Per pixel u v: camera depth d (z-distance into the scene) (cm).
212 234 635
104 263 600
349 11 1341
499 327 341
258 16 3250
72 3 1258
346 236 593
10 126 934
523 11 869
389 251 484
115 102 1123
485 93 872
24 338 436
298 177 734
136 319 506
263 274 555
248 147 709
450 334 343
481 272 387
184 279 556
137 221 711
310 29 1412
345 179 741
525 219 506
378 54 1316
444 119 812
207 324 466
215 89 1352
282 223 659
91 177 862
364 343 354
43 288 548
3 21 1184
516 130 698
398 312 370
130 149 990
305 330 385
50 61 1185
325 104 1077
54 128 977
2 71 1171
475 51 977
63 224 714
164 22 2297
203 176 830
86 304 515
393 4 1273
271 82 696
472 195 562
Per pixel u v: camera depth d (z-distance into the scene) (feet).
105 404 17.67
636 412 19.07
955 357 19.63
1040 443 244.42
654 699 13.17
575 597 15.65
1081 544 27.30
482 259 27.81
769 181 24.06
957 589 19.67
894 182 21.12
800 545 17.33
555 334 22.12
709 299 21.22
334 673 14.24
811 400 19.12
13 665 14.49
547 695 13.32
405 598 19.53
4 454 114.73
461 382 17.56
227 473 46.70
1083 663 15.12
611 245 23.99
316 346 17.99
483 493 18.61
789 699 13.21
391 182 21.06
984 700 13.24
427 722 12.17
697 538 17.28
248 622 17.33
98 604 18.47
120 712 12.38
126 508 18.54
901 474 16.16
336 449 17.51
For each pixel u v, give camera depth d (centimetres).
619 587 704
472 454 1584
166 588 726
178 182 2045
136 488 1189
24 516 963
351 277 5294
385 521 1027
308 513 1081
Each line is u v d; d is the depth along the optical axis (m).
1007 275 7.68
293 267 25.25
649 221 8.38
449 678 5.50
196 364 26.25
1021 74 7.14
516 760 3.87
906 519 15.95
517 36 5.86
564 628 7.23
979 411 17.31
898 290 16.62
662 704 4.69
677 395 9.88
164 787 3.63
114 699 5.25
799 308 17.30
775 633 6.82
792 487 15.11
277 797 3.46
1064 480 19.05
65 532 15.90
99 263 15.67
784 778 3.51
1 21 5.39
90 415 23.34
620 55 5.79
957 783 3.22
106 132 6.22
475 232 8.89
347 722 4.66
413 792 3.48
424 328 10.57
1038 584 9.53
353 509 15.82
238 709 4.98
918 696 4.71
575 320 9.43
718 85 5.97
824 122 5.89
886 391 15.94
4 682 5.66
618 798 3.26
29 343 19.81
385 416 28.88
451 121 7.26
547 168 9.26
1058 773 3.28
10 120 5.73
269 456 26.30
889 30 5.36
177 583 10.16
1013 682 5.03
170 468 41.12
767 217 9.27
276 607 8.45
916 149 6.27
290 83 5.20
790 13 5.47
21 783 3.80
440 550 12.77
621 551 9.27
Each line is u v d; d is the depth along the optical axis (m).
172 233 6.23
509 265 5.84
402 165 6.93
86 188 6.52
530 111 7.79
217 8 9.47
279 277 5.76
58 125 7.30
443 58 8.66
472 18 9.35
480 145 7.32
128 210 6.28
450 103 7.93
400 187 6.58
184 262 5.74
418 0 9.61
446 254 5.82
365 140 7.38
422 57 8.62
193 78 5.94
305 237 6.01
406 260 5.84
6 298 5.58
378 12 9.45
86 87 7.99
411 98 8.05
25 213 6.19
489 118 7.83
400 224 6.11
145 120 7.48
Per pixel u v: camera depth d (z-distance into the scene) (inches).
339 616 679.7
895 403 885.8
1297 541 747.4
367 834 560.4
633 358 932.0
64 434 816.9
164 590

■ **What is required**
The expected output is a verbatim retyping of each line from the one with "916 149 6.27" to the end of the listing above, with both end lines kept and nothing added.

■ **Output**
916 149 6.27
290 83 5.20
790 13 5.47
21 783 3.80
440 550 12.77
621 551 9.27
Each line is u v d; d is the depth along the optical axis (m).
172 233 6.23
509 265 5.84
402 165 6.93
86 188 6.52
530 111 7.79
217 8 9.47
279 277 5.76
58 125 7.30
443 58 8.66
472 18 9.35
480 145 7.32
128 210 6.28
450 103 7.93
400 187 6.58
184 262 5.74
418 0 9.61
446 254 5.82
365 140 7.38
422 57 8.62
193 78 5.94
305 237 6.01
406 260 5.84
6 298 5.58
378 12 9.45
86 87 7.99
411 98 8.05
25 213 6.19
489 118 7.83
400 224 6.11
145 120 7.48
Per pixel u v: camera depth d (z-distance into the scene) (inches).
339 616 679.7
895 403 885.8
1297 541 747.4
367 834 560.4
633 358 932.0
64 434 816.9
164 590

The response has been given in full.